(The Center Square) – The Georgia Access to Medical Cannabis Commission will select six companies to begin producing the plant for medicinal purposes in the state.

Nearly 70 companies applied for licenses to grow marijuana and turn it into oil for the treatment of various diseases. Once the commission approves them, companies could consider paying up to $ 200,000 in royalties to the state. You have a year to deliver products to thousands of Georgians who have been waiting for more than five years.

Patients with a Low THC Oil Registry card can legally purchase up to 20 fluid ounces of the THC oil from licensed pharmacies or pharmacies according to legislation enacted in 2015 by former Governor Nathan Deal.
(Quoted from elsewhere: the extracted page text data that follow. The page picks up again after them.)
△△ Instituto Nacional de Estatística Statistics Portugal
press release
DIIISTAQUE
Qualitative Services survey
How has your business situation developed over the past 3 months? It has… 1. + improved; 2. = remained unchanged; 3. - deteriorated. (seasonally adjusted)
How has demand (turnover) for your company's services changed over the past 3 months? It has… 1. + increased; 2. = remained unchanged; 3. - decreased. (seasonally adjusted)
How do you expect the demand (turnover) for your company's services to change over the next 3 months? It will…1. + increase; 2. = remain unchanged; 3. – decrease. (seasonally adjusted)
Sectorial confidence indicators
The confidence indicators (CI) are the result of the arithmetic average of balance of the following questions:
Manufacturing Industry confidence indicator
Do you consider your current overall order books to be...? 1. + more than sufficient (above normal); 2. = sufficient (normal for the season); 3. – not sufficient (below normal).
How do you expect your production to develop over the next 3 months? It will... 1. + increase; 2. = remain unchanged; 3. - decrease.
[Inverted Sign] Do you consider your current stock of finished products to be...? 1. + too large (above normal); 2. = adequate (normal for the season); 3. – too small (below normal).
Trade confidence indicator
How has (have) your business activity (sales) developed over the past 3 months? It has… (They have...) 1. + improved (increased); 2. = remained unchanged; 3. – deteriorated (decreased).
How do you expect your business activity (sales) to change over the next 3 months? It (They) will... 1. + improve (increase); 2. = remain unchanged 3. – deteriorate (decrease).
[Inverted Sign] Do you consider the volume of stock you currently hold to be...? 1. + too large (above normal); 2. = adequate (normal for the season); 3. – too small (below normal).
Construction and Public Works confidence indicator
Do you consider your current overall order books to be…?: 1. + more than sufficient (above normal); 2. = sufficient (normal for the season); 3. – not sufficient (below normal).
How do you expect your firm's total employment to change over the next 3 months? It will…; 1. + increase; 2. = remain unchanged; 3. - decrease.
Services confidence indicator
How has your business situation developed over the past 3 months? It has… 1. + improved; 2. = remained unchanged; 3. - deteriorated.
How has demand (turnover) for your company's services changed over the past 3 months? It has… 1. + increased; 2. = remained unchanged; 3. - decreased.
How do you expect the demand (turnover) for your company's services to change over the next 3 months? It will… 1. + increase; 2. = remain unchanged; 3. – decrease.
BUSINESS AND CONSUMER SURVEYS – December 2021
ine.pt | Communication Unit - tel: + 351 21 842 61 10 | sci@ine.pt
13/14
However, without guidelines and a medical marijuana market, the 14,000 registered patients in Georgia have no legal means of obtaining the oil.

Zane Bader of the Georgia Cannabis Trade Association said most patients must break the law or leave the state to get the oil, which can be used to treat serious illnesses like cancer, Parkinson’s and AIDS.
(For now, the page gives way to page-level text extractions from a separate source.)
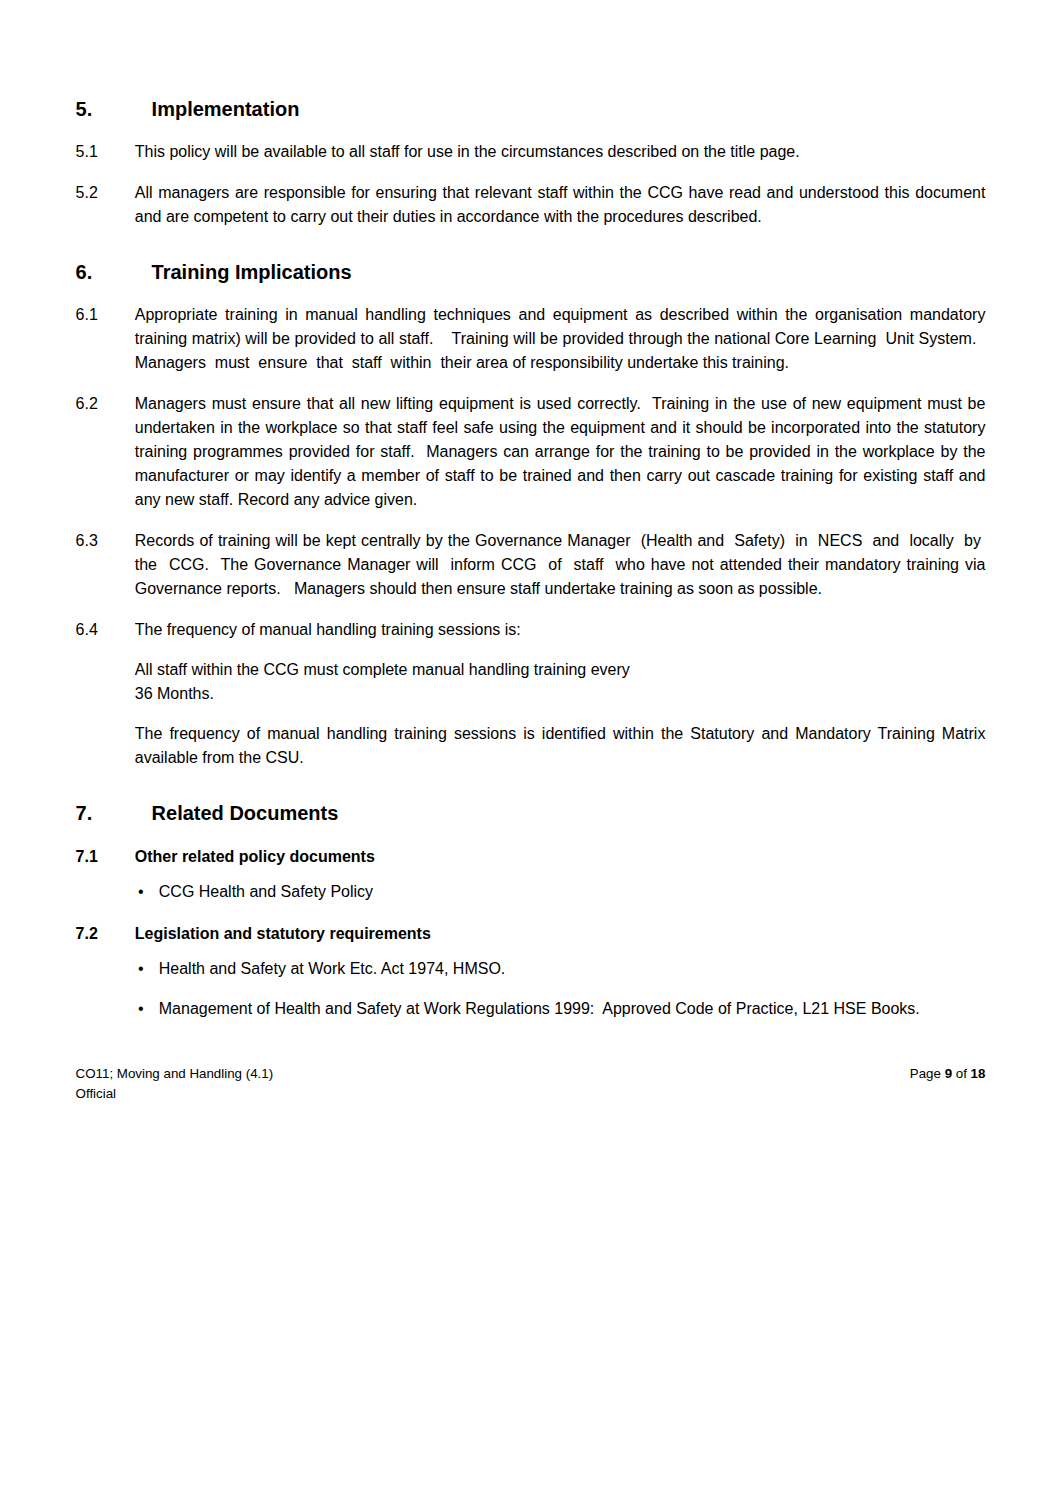5. Implementation
5.1
This policy will be available to all staff for use in the circumstances described on the title page.
5.2
All managers are responsible for ensuring that relevant staff within the CCG have read and understood this document and are competent to carry out their duties in accordance with the procedures described.
6. Training Implications
6.1
Appropriate training in manual handling techniques and equipment as described within the organisation mandatory training matrix) will be provided to all staff. Training will be provided through the national Core Learning Unit System. Managers must ensure that staff within their area of responsibility undertake this training.
6.2
Managers must ensure that all new lifting equipment is used correctly. Training in the use of new equipment must be undertaken in the workplace so that staff feel safe using the equipment and it should be incorporated into the statutory training programmes provided for staff. Managers can arrange for the training to be provided in the workplace by the manufacturer or may identify a member of staff to be trained and then carry out cascade training for existing staff and any new staff. Record any advice given.
6.3
Records of training will be kept centrally by the Governance Manager (Health and Safety) in NECS and locally by the CCG. The Governance Manager will inform CCG of staff who have not attended their mandatory training via Governance reports. Managers should then ensure staff undertake training as soon as possible.
6.4
The frequency of manual handling training sessions is:
All staff within the CCG must complete manual handling training every
36 Months.
The frequency of manual handling training sessions is identified within the Statutory and Mandatory Training Matrix available from the CSU.
7. Related Documents
7.1 Other related policy documents
CCG Health and Safety Policy
7.2 Legislation and statutory requirements
Health and Safety at Work Etc. Act 1974, HMSO.
Management of Health and Safety at Work Regulations 1999: Approved Code of Practice, L21 HSE Books.
CO11; Moving and Handling (4.1)
Official
Page 9 of 18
Governor Brian Kemp has been driving the process since he took office, signing the Georgia Hope Act in April 2019. He created the Commission to Monitor the Regulation of the Medical Marijuana Industry.
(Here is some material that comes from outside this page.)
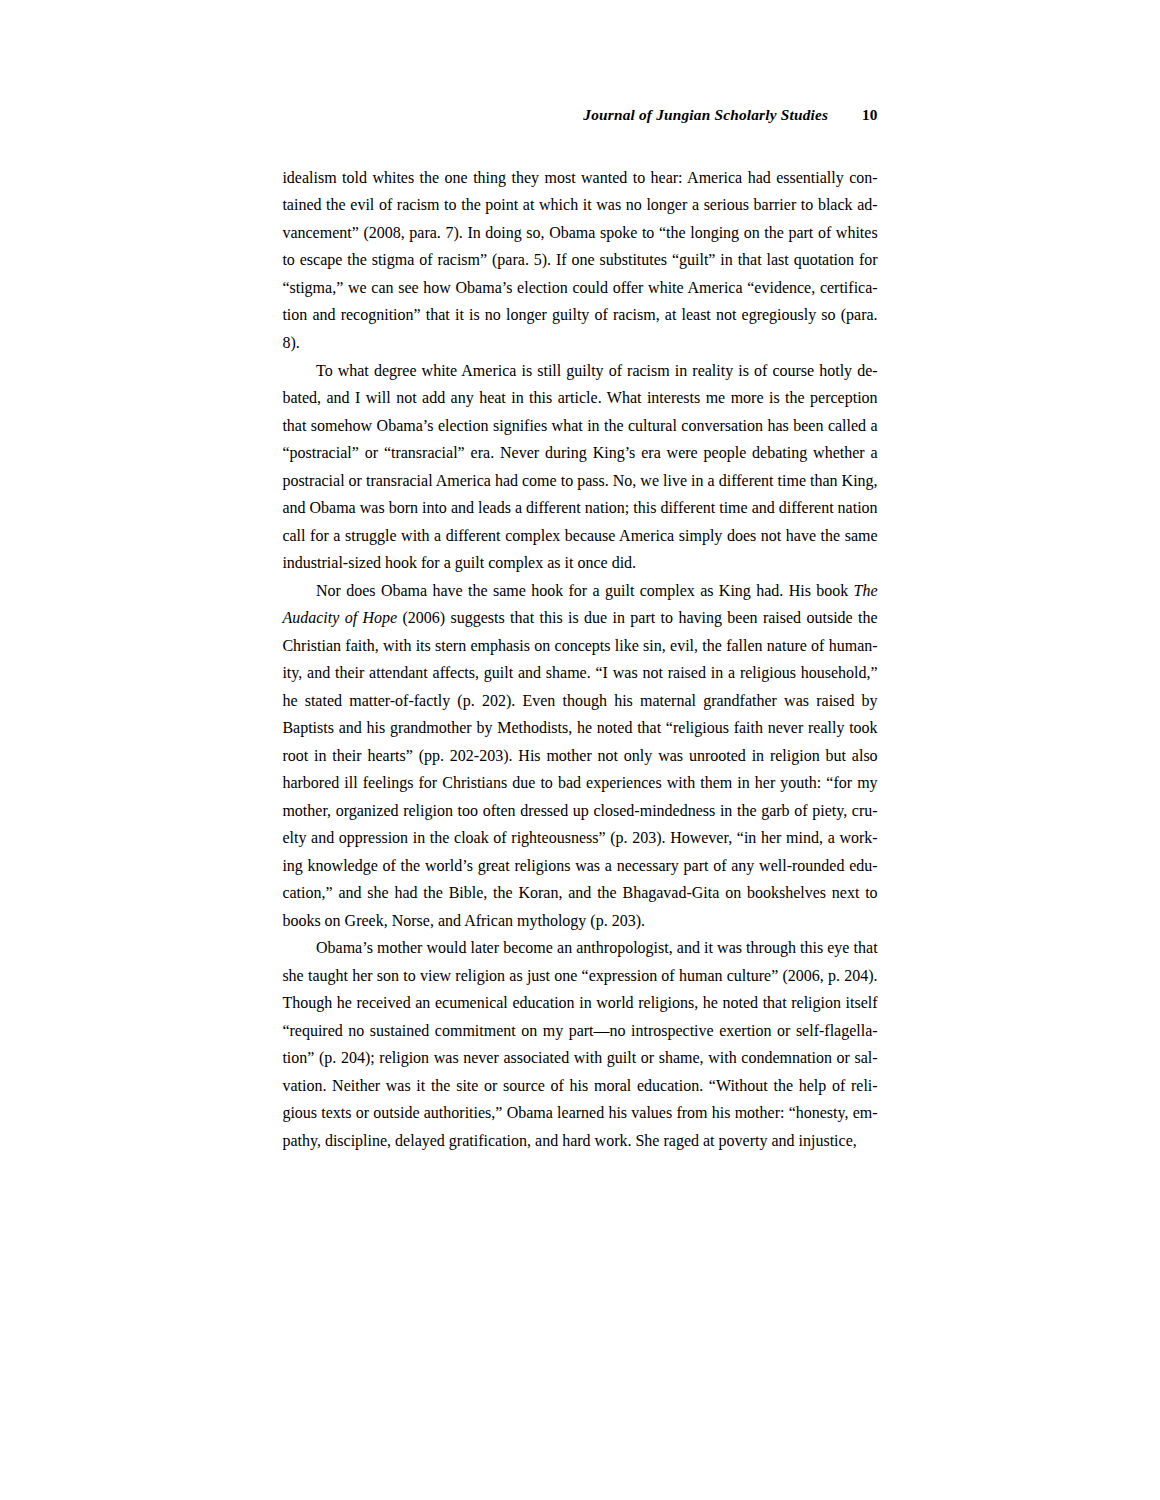Journal of Jungian Scholarly Studies 10
idealism told whites the one thing they most wanted to hear: America had essentially contained the evil of racism to the point at which it was no longer a serious barrier to black advancement” (2008, para. 7). In doing so, Obama spoke to “the longing on the part of whites to escape the stigma of racism” (para. 5). If one substitutes “guilt” in that last quotation for “stigma,” we can see how Obama’s election could offer white America “evidence, certification and recognition” that it is no longer guilty of racism, at least not egregiously so (para. 8).
To what degree white America is still guilty of racism in reality is of course hotly debated, and I will not add any heat in this article. What interests me more is the perception that somehow Obama’s election signifies what in the cultural conversation has been called a “postracial” or “transracial” era. Never during King’s era were people debating whether a postracial or transracial America had come to pass. No, we live in a different time than King, and Obama was born into and leads a different nation; this different time and different nation call for a struggle with a different complex because America simply does not have the same industrial-sized hook for a guilt complex as it once did.
Nor does Obama have the same hook for a guilt complex as King had. His book The Audacity of Hope (2006) suggests that this is due in part to having been raised outside the Christian faith, with its stern emphasis on concepts like sin, evil, the fallen nature of humanity, and their attendant affects, guilt and shame. “I was not raised in a religious household,” he stated matter-of-factly (p. 202). Even though his maternal grandfather was raised by Baptists and his grandmother by Methodists, he noted that “religious faith never really took root in their hearts” (pp. 202-203). His mother not only was unrooted in religion but also harbored ill feelings for Christians due to bad experiences with them in her youth: “for my mother, organized religion too often dressed up closed-mindedness in the garb of piety, cruelty and oppression in the cloak of righteousness” (p. 203). However, “in her mind, a working knowledge of the world’s great religions was a necessary part of any well-rounded education,” and she had the Bible, the Koran, and the Bhagavad-Gita on bookshelves next to books on Greek, Norse, and African mythology (p. 203).
Obama’s mother would later become an anthropologist, and it was through this eye that she taught her son to view religion as just one “expression of human culture” (2006, p. 204). Though he received an ecumenical education in world religions, he noted that religion itself “required no sustained commitment on my part—no introspective exertion or self-flagellation” (p. 204); religion was never associated with guilt or shame, with condemnation or salvation. Neither was it the site or source of his moral education. “Without the help of religious texts or outside authorities,” Obama learned his values from his mother: “honesty, empathy, discipline, delayed gratification, and hard work. She raged at poverty and injustice,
Georgia’s Hope Act went into effect in July 2019. The commission held its first meeting in December 2019. However, Bader believes the pandemic, staff shortages and underfunding continued to delay the process.

Kemp’s administration recommended a starting budget of $ 1.2 million to the commission, but lawmakers have allocated more than $ 200,000 for fiscal 2020, and about $ 200,000 less than the commission requested in fiscal 2021. The commission received more than $ 847,000 in fiscal 2022.

“Patients definitely need access to their products that they have been waiting for, and it’s just unfortunate that it took so long,” said Bader.

The commission said once the licenses are issued, companies can start building facilities and manufacturing, which can take six to eight months from the date the contract is awarded. It takes three to eight months to grow a cannabis plant.

The Commission will issue the letter of intent on Saturday to award contracts for two Class 1 production licenses and four Class 2 production licenses.

Class 1 production licenses allow up to 100,000 square meters of space for indoor cultivation and the production of low-THC oil. Class 2 production licenses allow up to 50,000 square meters of space for indoor cultivation and the production of low-THC oil.

The registration fee for a Class 1 license was $ 25,000. The Class 1 license fee is $ 200,000, and licensees must pay $ 100,000 to renew each year. The application fee for a Class 2 license was $ 5,000. The Class 2 license fee is $ 100,000, and licensees are required to pay $ 50,000 each year to renew.